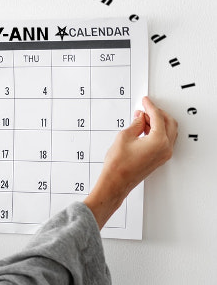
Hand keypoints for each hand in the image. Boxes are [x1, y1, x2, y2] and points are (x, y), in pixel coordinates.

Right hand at [84, 96, 177, 228]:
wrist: (115, 183)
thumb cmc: (118, 166)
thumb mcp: (124, 137)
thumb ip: (136, 124)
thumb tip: (140, 118)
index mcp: (158, 141)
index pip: (157, 117)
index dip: (150, 107)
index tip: (145, 101)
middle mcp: (165, 148)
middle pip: (168, 123)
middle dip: (157, 114)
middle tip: (144, 109)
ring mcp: (163, 155)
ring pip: (168, 132)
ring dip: (158, 123)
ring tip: (142, 119)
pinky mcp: (159, 159)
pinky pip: (164, 140)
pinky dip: (157, 132)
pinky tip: (145, 130)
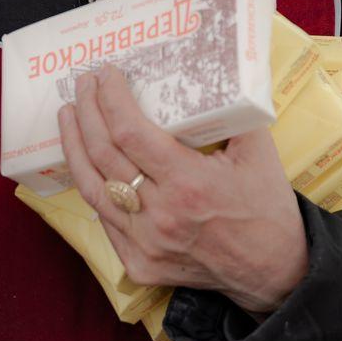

+++

# TASK DETAILS
Exact reproduction of the entries above is required, with pictures excluded.

# YOUR SOLUTION
Hand keypoints for each hand in the image. Boxes are [x1, y1, x2, y2] and points are (x, y), in pixel coordinates.

Right hand at [84, 96, 177, 228]:
wrist: (115, 183)
thumb cmc: (118, 166)
thumb mcp: (124, 137)
thumb ip: (136, 124)
thumb tip: (140, 118)
index mcp: (158, 141)
index pip: (157, 117)
index dip: (150, 107)
index tip: (145, 101)
middle mcp: (165, 148)
middle pip: (168, 123)
middle dip: (157, 114)
middle tip: (144, 109)
ring mcp: (163, 155)
ring pip: (168, 132)
ring dip: (158, 123)
ring tip: (142, 119)
pinky mcp: (159, 159)
pinky pip: (164, 140)
pinky dip: (157, 132)
pinky tip: (145, 130)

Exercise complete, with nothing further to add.